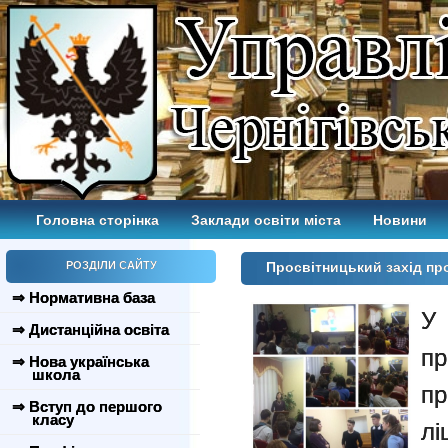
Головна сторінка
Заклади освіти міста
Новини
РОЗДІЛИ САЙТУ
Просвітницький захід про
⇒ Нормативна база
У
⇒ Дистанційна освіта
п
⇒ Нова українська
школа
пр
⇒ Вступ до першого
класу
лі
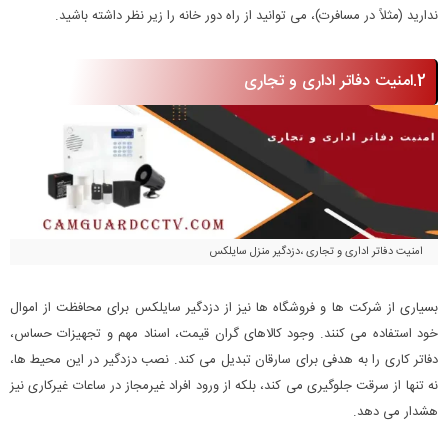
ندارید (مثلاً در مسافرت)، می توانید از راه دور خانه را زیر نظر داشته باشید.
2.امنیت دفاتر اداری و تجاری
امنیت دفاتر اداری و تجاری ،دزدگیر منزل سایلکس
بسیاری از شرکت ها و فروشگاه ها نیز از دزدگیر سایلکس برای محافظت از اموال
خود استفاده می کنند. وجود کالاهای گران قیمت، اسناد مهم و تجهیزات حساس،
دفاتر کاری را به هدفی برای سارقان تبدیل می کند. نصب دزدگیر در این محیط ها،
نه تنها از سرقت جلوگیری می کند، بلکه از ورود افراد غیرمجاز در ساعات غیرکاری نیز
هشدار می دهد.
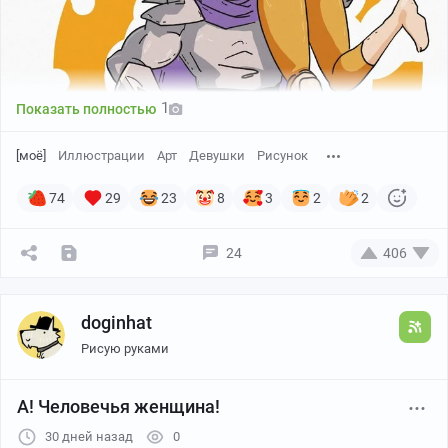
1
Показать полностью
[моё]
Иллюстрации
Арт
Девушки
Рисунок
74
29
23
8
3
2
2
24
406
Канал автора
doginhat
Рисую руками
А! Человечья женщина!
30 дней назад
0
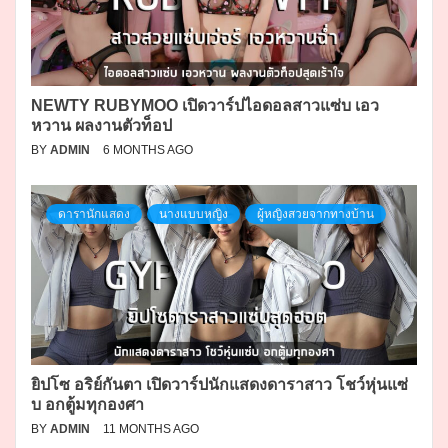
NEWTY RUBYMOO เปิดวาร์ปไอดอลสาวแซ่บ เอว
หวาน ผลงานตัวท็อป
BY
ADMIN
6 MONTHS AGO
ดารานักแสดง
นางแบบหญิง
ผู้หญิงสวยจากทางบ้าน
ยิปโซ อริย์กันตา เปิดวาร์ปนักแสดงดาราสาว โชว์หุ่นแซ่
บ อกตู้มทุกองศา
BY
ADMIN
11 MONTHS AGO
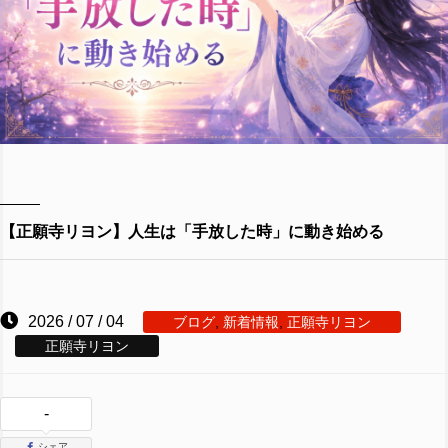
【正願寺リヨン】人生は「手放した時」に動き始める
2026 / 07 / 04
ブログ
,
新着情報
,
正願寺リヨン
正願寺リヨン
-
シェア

...

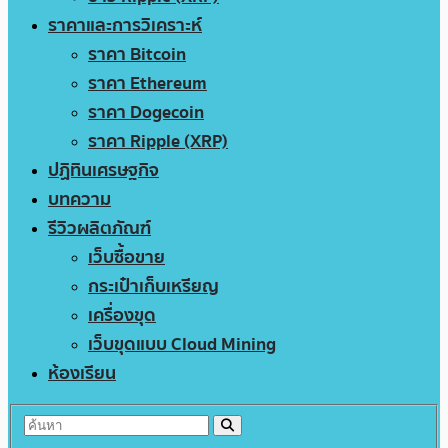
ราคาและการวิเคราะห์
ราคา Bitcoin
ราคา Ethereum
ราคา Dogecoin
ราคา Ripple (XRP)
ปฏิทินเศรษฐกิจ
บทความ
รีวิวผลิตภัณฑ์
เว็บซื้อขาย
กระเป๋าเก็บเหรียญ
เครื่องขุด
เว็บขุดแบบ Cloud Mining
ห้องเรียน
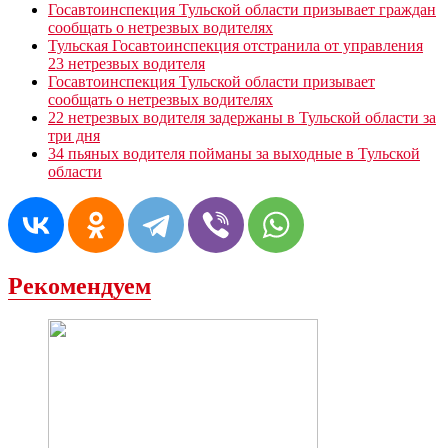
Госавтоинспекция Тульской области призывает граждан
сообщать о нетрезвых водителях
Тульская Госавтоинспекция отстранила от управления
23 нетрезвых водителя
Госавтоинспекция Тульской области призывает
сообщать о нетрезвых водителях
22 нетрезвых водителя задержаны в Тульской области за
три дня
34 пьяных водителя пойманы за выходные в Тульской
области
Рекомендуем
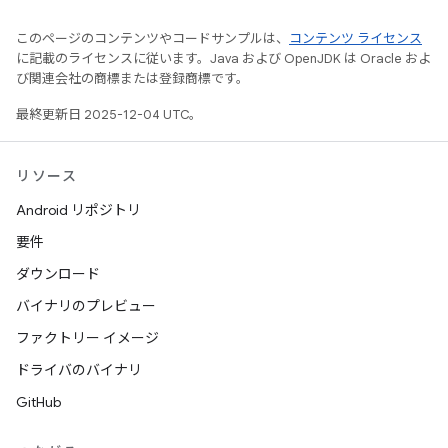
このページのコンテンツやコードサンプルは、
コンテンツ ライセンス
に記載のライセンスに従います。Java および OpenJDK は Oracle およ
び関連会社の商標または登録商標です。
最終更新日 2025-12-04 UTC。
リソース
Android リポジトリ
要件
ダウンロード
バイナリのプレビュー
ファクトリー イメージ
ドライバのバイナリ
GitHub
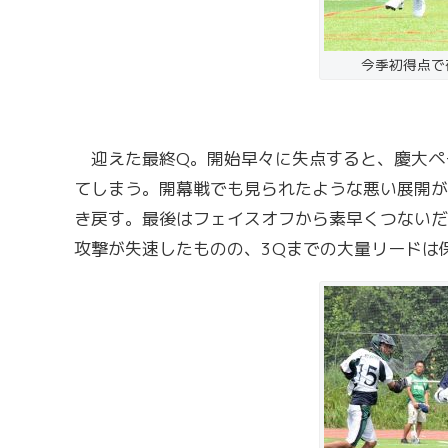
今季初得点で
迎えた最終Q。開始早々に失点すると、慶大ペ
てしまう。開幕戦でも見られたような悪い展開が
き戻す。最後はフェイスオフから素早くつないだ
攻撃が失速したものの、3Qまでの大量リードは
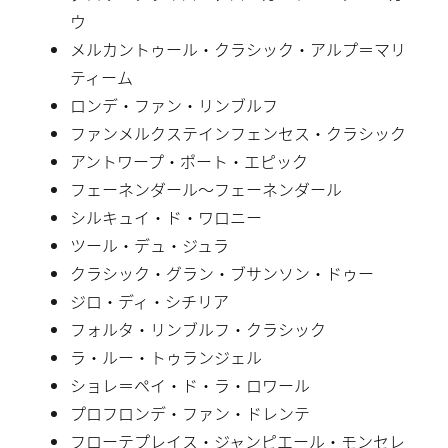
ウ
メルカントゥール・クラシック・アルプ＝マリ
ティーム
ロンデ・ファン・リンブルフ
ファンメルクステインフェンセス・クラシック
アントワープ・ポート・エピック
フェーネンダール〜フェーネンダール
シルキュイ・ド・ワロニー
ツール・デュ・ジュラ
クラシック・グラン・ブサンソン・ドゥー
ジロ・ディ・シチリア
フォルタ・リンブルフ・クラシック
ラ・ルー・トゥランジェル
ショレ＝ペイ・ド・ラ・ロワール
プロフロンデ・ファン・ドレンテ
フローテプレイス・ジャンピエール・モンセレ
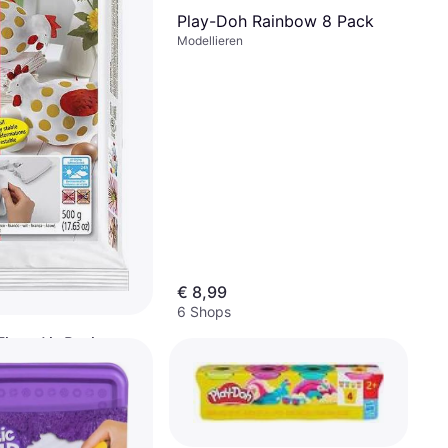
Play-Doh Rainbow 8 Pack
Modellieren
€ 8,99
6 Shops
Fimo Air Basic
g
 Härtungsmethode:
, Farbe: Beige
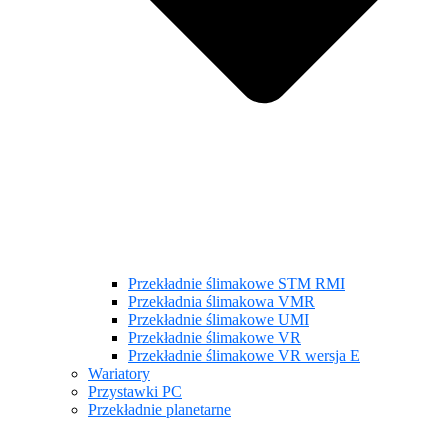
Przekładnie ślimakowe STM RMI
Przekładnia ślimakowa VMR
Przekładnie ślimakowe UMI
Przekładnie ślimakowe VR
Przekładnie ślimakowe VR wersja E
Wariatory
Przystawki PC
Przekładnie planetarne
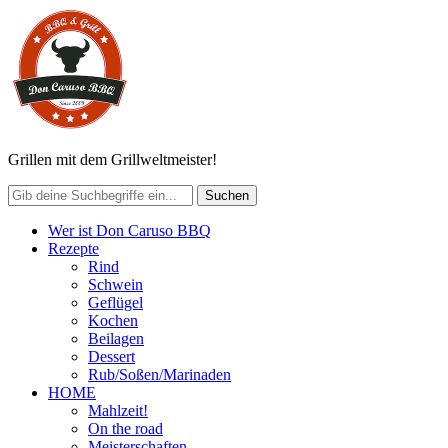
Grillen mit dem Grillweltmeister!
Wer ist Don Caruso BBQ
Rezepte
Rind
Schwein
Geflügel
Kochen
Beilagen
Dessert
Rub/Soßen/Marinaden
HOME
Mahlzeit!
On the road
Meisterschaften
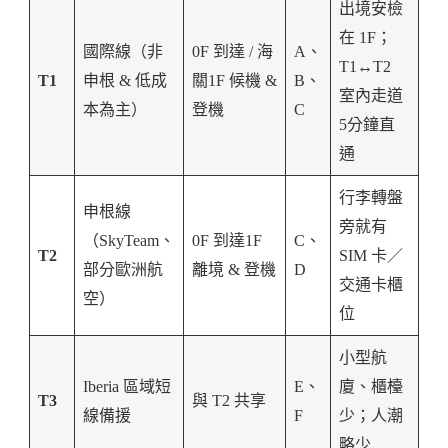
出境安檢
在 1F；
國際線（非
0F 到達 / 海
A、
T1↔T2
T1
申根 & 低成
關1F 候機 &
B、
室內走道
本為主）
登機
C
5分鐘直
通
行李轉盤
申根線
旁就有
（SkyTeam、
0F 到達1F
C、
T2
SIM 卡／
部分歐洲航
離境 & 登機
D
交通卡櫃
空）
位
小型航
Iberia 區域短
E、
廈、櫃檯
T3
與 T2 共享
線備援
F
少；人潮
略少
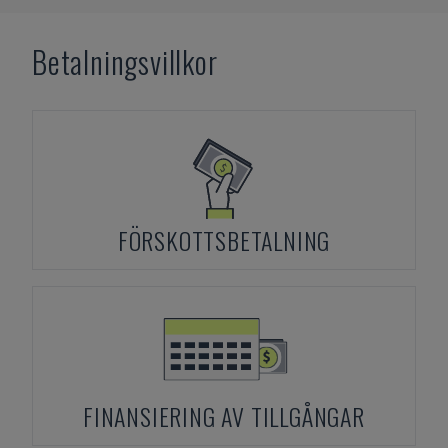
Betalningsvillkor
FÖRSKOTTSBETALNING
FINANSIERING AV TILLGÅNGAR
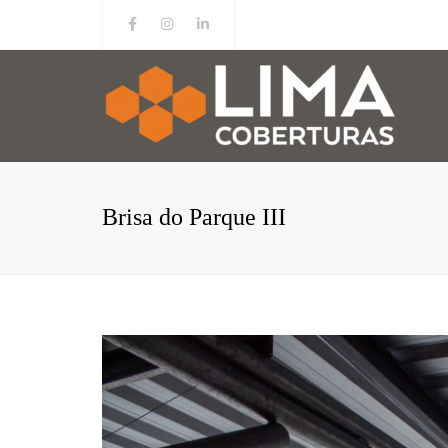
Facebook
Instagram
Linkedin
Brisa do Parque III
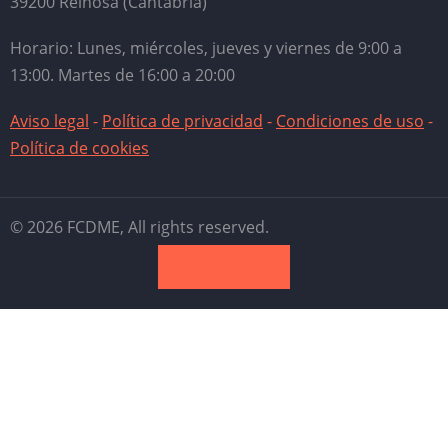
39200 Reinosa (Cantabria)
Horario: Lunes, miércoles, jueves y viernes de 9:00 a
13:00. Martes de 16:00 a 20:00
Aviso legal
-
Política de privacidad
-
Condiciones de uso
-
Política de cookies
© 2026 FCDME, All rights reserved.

...

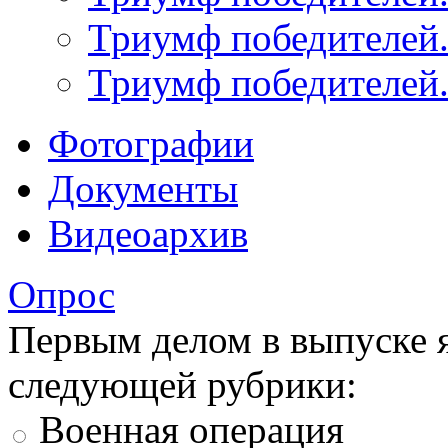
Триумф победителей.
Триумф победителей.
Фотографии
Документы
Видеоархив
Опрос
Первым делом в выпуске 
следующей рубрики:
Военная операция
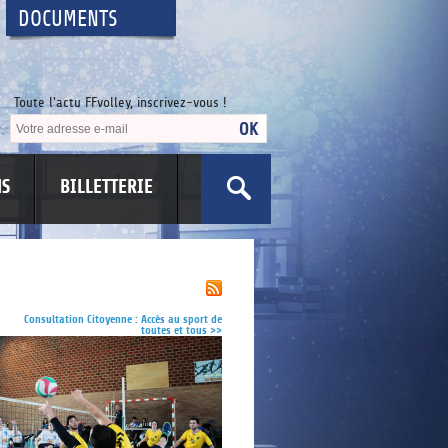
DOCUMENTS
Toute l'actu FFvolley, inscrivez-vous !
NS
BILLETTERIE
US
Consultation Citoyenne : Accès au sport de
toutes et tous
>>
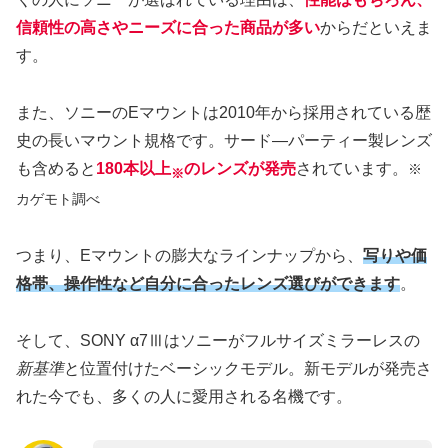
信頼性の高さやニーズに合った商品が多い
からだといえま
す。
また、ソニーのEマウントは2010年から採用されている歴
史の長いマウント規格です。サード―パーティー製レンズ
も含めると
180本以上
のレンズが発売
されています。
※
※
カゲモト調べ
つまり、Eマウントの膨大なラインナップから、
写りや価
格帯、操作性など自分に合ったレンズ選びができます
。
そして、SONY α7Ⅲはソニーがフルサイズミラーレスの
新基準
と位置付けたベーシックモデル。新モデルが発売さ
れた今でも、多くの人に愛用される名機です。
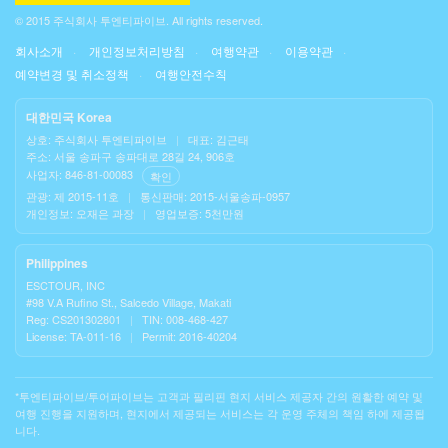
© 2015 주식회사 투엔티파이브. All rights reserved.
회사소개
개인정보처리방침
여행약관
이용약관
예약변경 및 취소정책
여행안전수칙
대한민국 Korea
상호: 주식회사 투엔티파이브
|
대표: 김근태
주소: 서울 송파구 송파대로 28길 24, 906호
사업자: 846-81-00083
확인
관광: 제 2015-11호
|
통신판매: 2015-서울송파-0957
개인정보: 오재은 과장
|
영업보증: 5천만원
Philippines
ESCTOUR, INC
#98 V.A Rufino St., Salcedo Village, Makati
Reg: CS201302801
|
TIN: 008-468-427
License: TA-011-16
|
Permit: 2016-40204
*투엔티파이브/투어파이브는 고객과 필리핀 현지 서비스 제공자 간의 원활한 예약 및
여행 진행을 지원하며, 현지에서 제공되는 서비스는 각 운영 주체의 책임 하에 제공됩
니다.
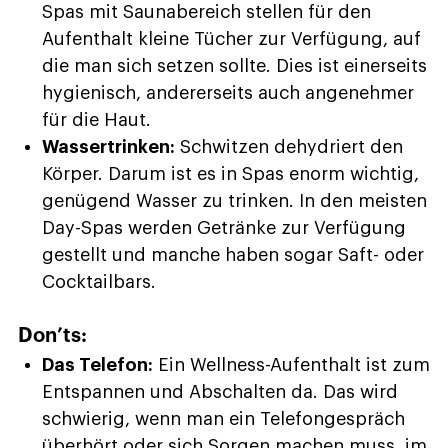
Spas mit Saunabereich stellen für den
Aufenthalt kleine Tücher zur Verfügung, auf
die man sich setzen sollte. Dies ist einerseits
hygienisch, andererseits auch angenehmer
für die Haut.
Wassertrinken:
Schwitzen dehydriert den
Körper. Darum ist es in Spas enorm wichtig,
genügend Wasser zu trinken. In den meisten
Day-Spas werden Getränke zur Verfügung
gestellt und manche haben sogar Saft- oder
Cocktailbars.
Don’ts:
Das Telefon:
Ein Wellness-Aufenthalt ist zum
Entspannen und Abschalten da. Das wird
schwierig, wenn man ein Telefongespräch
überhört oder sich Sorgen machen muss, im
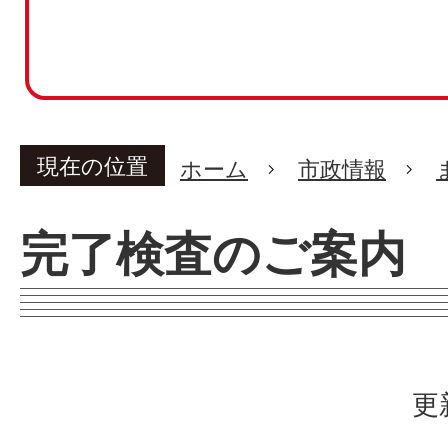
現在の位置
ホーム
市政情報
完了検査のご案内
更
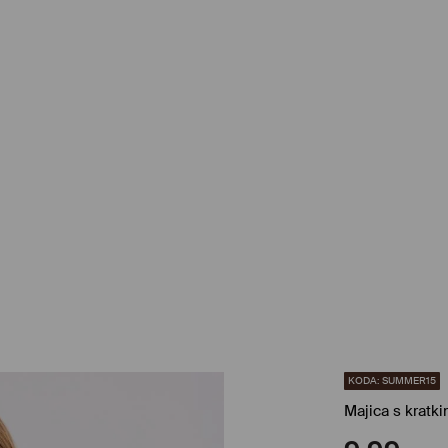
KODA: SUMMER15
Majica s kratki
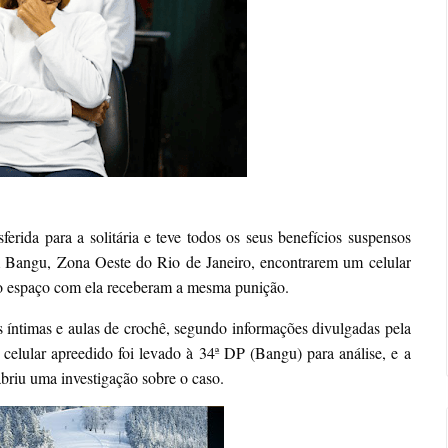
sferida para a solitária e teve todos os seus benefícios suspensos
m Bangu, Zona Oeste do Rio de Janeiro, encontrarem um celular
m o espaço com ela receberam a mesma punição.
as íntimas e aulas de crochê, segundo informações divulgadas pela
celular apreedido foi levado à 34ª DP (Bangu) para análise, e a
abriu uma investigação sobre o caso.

• What you will do: Set the pictures aside and transcribe exactly the stretch of lines above, beginning with the one holding "gestellt und manche haben sogar Saft- oder" and ending with the one holding "abriu uma investigação sobre o caso.".

• Exercise solution:
gestellt und manche haben sogar Saft- oder
Cocktailbars.
Don’ts:
Das Telefon:
Ein Wellness-Aufenthalt ist zum
Entspannen und Abschalten da. Das wird
schwierig, wenn man ein Telefongespräch
überhört oder sich Sorgen machen muss, im
現在の位置
ホーム
市政情報
完了検査のご案内
更
KODA: SUMMER15
Majica s kratki
sferida para a solitária e teve todos os seus benefícios suspensos
m Bangu, Zona Oeste do Rio de Janeiro, encontrarem um celular
m o espaço com ela receberam a mesma punição.
as íntimas e aulas de crochê, segundo informações divulgadas pela
celular apreedido foi levado à 34ª DP (Bangu) para análise, e a
abriu uma investigação sobre o caso.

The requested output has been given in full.